- [What is needed]:
I would like every line of the records below that contains the word "right" copied.

- [Recorded data]:

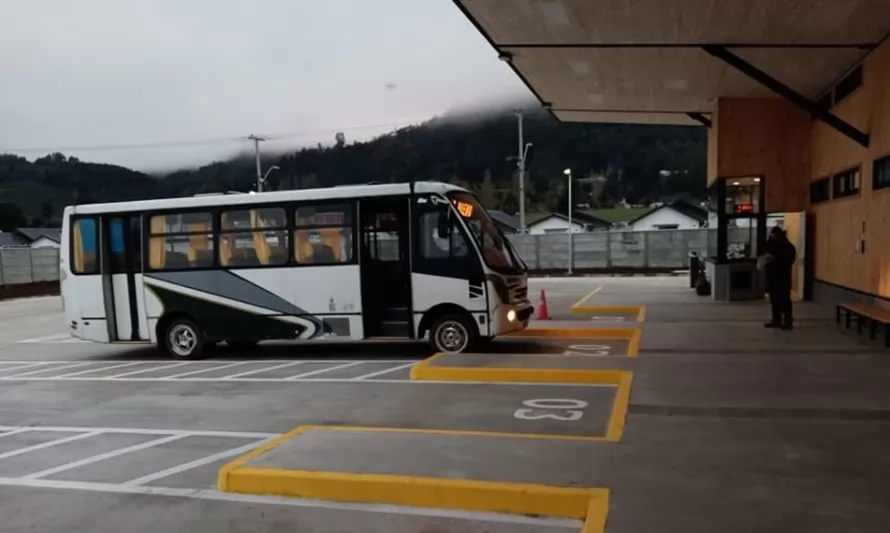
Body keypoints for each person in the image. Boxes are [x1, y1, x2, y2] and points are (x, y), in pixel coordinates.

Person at [761, 226, 797, 329]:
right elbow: (764, 253)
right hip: (772, 277)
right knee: (774, 300)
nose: (773, 237)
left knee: (784, 299)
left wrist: (775, 259)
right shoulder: (771, 245)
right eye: (772, 235)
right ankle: (776, 319)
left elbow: (788, 260)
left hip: (782, 277)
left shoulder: (787, 247)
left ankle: (787, 320)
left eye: (775, 235)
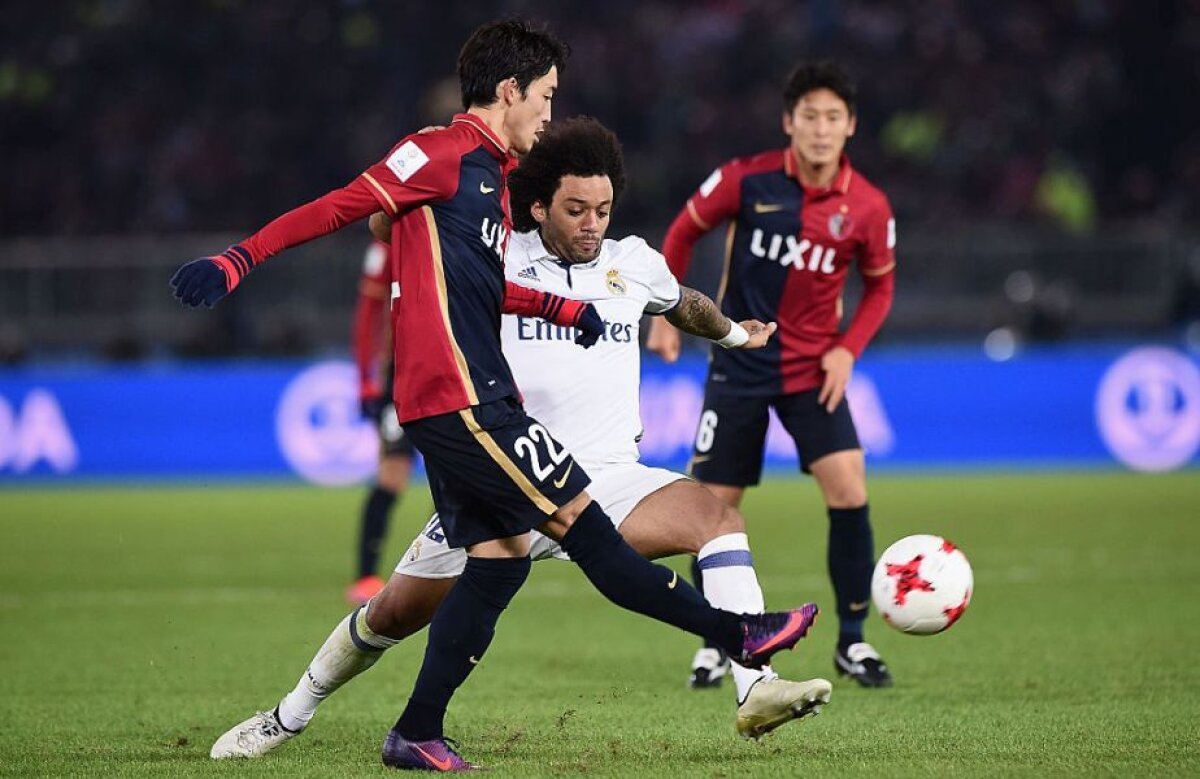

- [Solved exercise]:
right elbow: (764, 253)
right hip: (772, 277)
right knee: (774, 300)
right shoulder: (771, 245)
right eye: (772, 235)
right ankle: (776, 319)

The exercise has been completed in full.